Sidney Documentaire américain de Reginald Hudlin (2020), avec Sidney Poitier, Denzel Washington, Morgan Freeman, Robert Redford, Halle Berry, Quincy Jones, Lenny Kravitz, Spike Lee, Barbra Streisand, Louis Gossett Jr., Oprah Winfrey, Harry Belafonte, Joanna Shimkus… 1h46. Mise en ligne sur Apple TV+ le 23 septembre 2022.
Sidney Poitier
Il est des hommes qui rencontrent leur époque. La carrière de Sidney Poitier est ainsi indissociable du combat pour les droits civiques qui a atteint son paroxysme dans les années 60 et lui a valu de devenir le premier acteur de couleur à décrocher l’Oscar du meilleur premier rôle masculin en 1964 pour Le lys des champs de Ralph Nelson. Originaire des Bahamas, il débute à la scène avant de crever l’écran avec une série de films qu’on qualifiera d’“engagés”, parce qu’ils accompagnent un véritable changement des mentalités au sein d’une société marquée jusqu’alors par un apartheid qui préférait l’appellation contrôlée de ségrégation raciale. Comme le souligne le remarquable documentaire que lui a consacré Reginald Hudlin, c’est en séduisant le public blanc que Sidney Poitier, mort en janvier dernier à l’âge de 94 ans, a conquis Hollywood. Avant lui, et à l’exception notable de son collègue et ami Harry Belafonte, venu pour sa part de la musique, les comédiens noirs restaient prisonniers d’une sorte de cellule de verre invisible, en marge de la production “mainstream” des grands studios ou à diverses variations qui surfaient sur l’engouement suscité par le jazz. À lui seul, Sidney Poitier a réussi à faire bouger les lignes et évoluer les mentalités. Non sans moult conflits, crispations et autres manifestations de racisme ordinaire. Sa beauté et son élégance rassurante lui ont permis de remporter la plus belle des victoires et de devenir l’heureux père de six filles.
Sidney Poitier et Rod Steiger
(Dans la chaleur de la nuit de Norman Jewison)
Révélé en tant que réalisateur par House Party (1990) et célèbre comme producteur pour Django Unchained (2012) de Quentin Tarantino, Reginald Hudlin a bien fait les choses en convoquant à la barre des témoins aussi prestigieux qu’incontestables dont la très rare Barbra Streisand avec qui et Paul Newman il a dirigé la société First Artists entre 1969 et 1980 et sous l’égide de laquelle il est passé à la réalisation.

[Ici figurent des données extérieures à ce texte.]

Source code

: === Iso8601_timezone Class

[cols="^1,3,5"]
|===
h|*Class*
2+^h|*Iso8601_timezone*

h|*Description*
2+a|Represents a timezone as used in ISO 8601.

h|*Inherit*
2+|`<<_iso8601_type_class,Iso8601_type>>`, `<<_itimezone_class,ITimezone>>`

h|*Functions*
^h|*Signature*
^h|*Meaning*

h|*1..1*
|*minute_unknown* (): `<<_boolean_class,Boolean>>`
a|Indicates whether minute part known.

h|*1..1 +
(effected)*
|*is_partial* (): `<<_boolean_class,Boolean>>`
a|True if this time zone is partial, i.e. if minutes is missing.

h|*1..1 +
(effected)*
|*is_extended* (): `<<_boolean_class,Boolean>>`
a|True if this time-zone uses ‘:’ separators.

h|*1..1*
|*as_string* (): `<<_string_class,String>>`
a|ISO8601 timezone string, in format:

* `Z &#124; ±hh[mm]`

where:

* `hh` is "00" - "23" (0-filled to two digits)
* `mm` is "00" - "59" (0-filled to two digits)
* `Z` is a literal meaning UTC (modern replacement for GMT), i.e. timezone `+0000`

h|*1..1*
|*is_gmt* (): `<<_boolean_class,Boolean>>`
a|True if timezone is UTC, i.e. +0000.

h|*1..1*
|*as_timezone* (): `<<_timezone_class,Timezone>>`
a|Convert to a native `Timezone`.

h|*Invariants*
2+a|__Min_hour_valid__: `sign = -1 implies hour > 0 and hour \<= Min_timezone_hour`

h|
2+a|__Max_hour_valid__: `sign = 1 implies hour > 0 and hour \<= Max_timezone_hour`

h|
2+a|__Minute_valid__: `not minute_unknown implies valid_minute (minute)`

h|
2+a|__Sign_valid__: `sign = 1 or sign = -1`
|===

Dès sa première apparition à l’écran, dans La porte s’ouvre (1950) de Joseph L. Mankiewicz, Sidney Poitier assigne à son métier d’acteur un double rôle social et civique qui ne fera que croître et se diversifier dans les circonstances les plus extrêmes. C’est sans doute le producteur-réalisateur Stanley Kramer qui y a contribué avec le plus d’éclat dans des films à thèse aussi puissants que La chaîne (1958) et Devine qui vient dîner… (1967). L’acteur devient ainsi une sorte de baromètre humain des relations interraciales dans un cinéma hollywoodien d’une blancheur aveuglante. Il obtient deux Ours d’argent à Berlin, deux Golden Globes, un Bafta et un Oscar d’honneur, tout en subissant le racisme épidermique du flic de Dans la chaleur de la nuit (1967) campé par Rod Steiger qui lui vaut l’un de ses plus beaux succès personnels. Jusqu’à L’homme perdu (1967) de Robert Alan Aurthur, remake anodin du célèbre Huit heures de sursis (1947) qui lui donnera l’occasion de rencontrer la dernière femme de sa vie, l’actrice sud-africaine Joanna Shimkus. Sidney : son héritage est une célébration à la mesure de son. héros modèle. Le reflet d’une époque en fusion.